In "Storm Daniel," a tropical storm is presented as reminiscent of a NOAA satellite image, drawn as a series of circles in black silk upon white theatrical scrim.
When applying to have her work shown in galleries, she refers to it as drawings. “I always thought of it as an art piece, and thank God it was accepted as such,” says Kotani, “otherwise, I’d have to have a real conversation with myself.”
Rob Tarbell
If you hold a cigarette next to a piece of paper, absolutely nothing happens. This is what happened, or rather what didn’t happen, when artist Rob Tarbell first tried it about 12 years ago. Yet Tarbell knew, from the Sistine Chapel, that smoke accumulation leads to a darkening of sorts.
Rather than seeing smoke as something that obscures art, as with the Sistine Chapel, Tarbell saw it as something that could create art. He burned different objects until he came upon his current favorites — credit cards, gift cards and 35 mm film (Toxic, by the way. Don’t do this at home.). Then he directed the flame as a painter would direct their paintbrush.
Tarbell’s Diagnostics series looks like drawings made with smoke on paper. The series was inspired by an old parlor trick popular in the early 1900s called “ghost of my friend.” The way it works: You have your friend sign a piece of paper. While the ink is still wet, you fold the paper in half. Thus the signature becomes an ink blot like those psychologists use.
In psychology it’s called a Rorschach test, and there’s a book for interpreting these. Tarbell used Exner’s The Rorschach, Basic Foundations and Principles of Interpretation to analyze and name the images. Then he re-created them in smoke.

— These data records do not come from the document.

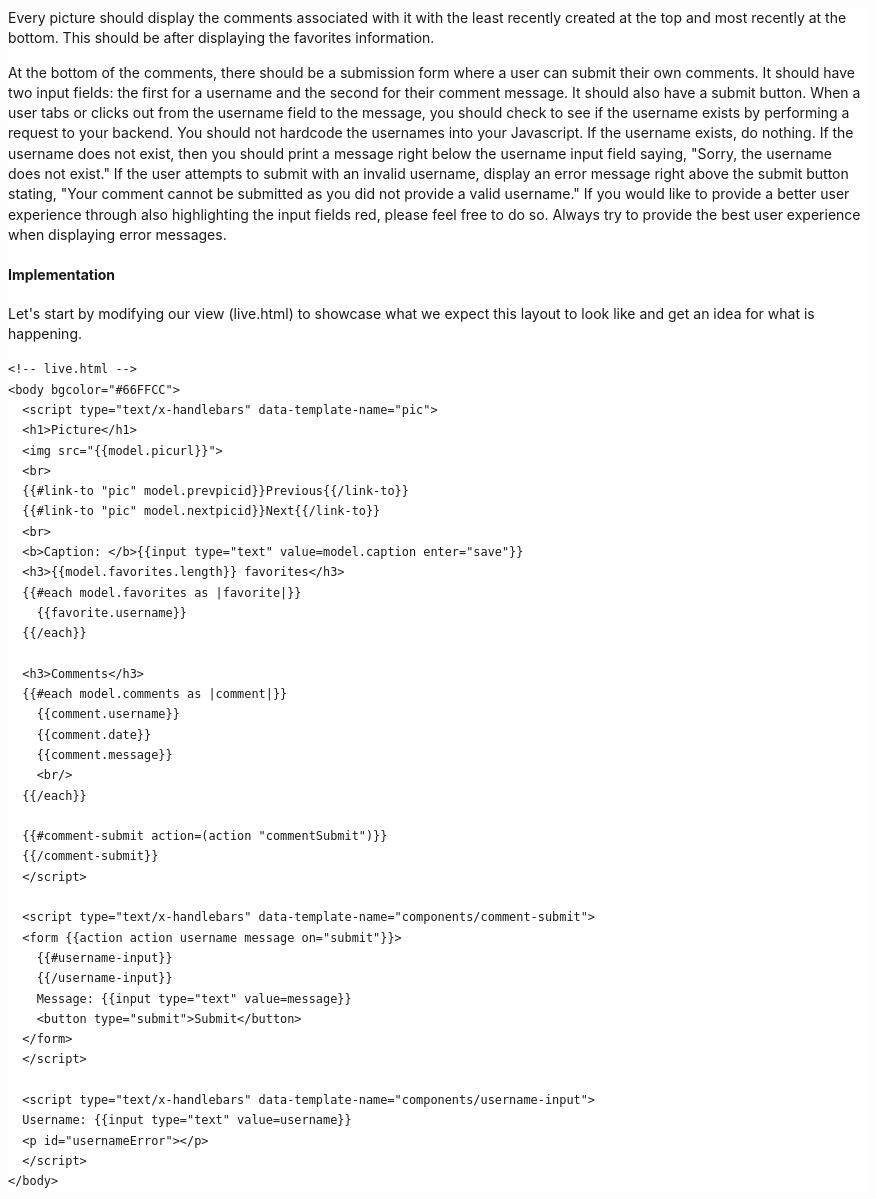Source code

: Every picture should display the comments associated with it with the least recently created at the top and most recently at the bottom. This should be after displaying the favorites information. 

At the bottom of the comments, there should be a submission form where a user can submit their own comments. It should have two input fields: the first for a username and the second for their comment message. It should also have a submit button. When a user tabs or clicks out from the username field to the message, you should check to see if the username exists by performing a request to your backend. You should not hardcode the usernames into your Javascript. If the username exists, do nothing. If the username does not exist, then you should print a message right below the username input field saying, "Sorry, the username does not exist." If the user attempts to submit with an invalid username, display an error message right above the submit button stating, "Your comment cannot be submitted as you did not provide a valid username." If you would like to provide a better user experience through also highlighting the input fields red, please feel free to do so. Always try to provide the best user experience when displaying error messages.

#### Implementation
Let's start by modifying our view (live.html) to showcase what we expect this layout to look like and get an idea for what is happening.
```
<!-- live.html -->
<body bgcolor="#66FFCC">
  <script type="text/x-handlebars" data-template-name="pic">
  <h1>Picture</h1>
  <img src="{{model.picurl}}">
  <br>
  {{#link-to "pic" model.prevpicid}}Previous{{/link-to}}
  {{#link-to "pic" model.nextpicid}}Next{{/link-to}}
  <br>
  <b>Caption: </b>{{input type="text" value=model.caption enter="save"}}
  <h3>{{model.favorites.length}} favorites</h3>
  {{#each model.favorites as |favorite|}}
    {{favorite.username}}
  {{/each}}

  <h3>Comments</h3>
  {{#each model.comments as |comment|}}
    {{comment.username}}
    {{comment.date}}
    {{comment.message}}
    <br/>
  {{/each}}
  
  {{#comment-submit action=(action "commentSubmit")}}
  {{/comment-submit}}
  </script>

  <script type="text/x-handlebars" data-template-name="components/comment-submit">
  <form {{action action username message on="submit"}}>
    {{#username-input}}
    {{/username-input}}
    Message: {{input type="text" value=message}}
    <button type="submit">Submit</button>
  </form>
  </script>

  <script type="text/x-handlebars" data-template-name="components/username-input">
  Username: {{input type="text" value=username}}
  <p id="usernameError"></p>
  </script>
</body>
```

Five of these smoky inkblots reside in the hallway between galleries at the Leepa-Rattner Museum of Art. They look skeletal to me, like x-ray images. I rarely see what’s in the title. In "Follies of the Wise, or Spider" I don’t see a spider at all. I see a skeleton. In "Airplane, Lobster," I see a bulldog with a beard wearing a headdress.
In "Alligator, Crown," I see a human skull. Below, the torso appears filled with gears, like the internal workings of a clock. The stacked shape makes the assemblage look like a demented snowman. Or perhaps that bottom segment is a frog.
In "Bear, Dog, Human," I do see a human face, but it looks like face of a villain or the face of death.
The interesting thing about the Diagnostics series is that it forces you to look inside yourself and question why you are seeing what you are seeing.
There are four different Tarbell series on display at LRMA, but it is the ghostly, skeletal Diagnostics series that still haunts me (and I mean that as a compliment).
If you watch the videos at LRMA, playing on a 26 minute loop, you’ll see Rob Tarbell sending smoke onto a canvas above his head, Nathan Beard cutting unbelievably thin strips of tape and applying them to canvas, and Akiko Kotani stitching her lines of silk to form drawings in fabric. LRMA’s Unexpected: Art by Alternative Means is a celebration of invention and creativity you really shouldn’t miss.